I welcome the Opposition’s support for the draft regulations. The hon. Members for Grantham and Bourne and for North East Fife asked about wider efforts to improve HMRC’s service. I will address that briefly, although I realise that it strays a little beyond the strict boundaries of the regulations, but they are very important questions.
As Members might know, when I became Exchequer Secretary to the Treasury and chair of HMRC’s board, I set out our three priorities for HMRC: close the tax gap, improve customer service and reform and modernise HMRC. In fact, they all come together around measures such as these changes to late payment penalties, because we need to make sure that we close the tax gap, modernise the service and improve the service that individual taxpayers and businesses receive.
We are in the process of going through the spending review. We will publish a transformation road map after that has concluded, which will set out our plans to improve HMRC’s service. The answer to extended waiting times on the phones cannot simply be to recruit more people to pick up the phones; it has to be to reform the way that HMRC services are delivered. More needs to be done through automation and self-service, with tax being paid without people even having to engage with the system by picking up a phone, because it will happen in a more automated fashion. When they need help, they should be able to get it online rather than having to pick up a phone, so there is a lot of progress there. If Opposition Members want to talk to me about that in future, they are welcome to grab a moment in the Division Lobbies, although we are usually in different ones.

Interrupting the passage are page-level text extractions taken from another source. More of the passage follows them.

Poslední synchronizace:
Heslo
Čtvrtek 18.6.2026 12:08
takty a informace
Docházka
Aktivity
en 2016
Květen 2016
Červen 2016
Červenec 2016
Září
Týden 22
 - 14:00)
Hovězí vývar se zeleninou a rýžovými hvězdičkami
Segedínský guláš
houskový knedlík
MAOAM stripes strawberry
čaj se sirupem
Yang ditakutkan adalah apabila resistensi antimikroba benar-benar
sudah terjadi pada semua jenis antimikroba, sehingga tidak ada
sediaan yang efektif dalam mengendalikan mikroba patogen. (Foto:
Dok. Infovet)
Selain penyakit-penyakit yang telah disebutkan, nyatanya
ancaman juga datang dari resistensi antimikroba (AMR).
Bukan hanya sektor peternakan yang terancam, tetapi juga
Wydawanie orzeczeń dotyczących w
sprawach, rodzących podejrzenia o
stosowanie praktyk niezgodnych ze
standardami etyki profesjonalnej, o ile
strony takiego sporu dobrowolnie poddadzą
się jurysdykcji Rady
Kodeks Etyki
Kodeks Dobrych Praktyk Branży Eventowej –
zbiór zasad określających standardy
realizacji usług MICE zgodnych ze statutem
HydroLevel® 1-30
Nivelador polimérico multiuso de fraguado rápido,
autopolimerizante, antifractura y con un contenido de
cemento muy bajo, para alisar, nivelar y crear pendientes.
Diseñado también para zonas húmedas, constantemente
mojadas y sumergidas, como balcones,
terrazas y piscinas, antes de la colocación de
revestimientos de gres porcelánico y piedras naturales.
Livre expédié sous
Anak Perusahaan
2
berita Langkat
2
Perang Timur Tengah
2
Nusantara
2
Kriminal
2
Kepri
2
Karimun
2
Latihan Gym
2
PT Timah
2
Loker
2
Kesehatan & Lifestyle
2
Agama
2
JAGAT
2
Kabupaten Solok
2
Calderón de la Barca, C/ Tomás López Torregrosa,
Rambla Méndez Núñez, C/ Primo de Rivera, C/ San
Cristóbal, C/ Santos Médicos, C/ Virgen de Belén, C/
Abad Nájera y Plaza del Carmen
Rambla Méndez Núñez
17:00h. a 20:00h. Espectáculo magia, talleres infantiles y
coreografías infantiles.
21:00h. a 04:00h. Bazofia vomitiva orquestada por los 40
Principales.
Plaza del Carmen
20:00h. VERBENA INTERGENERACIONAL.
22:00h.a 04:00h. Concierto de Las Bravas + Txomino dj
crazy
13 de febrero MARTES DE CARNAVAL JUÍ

The draft regulations will give effect to the Government’s specific decision around the late payment penalties that I set out. It is important to emphasise, because the theme of customer service and supporting individual taxpayers has been raised by other Members, that the Government are encouraging taxpayers facing genuine difficulty to contact HMRC to enter a time to pay arrangement. As I mentioned, that enables taxpayers to pay by instalments over a longer time period.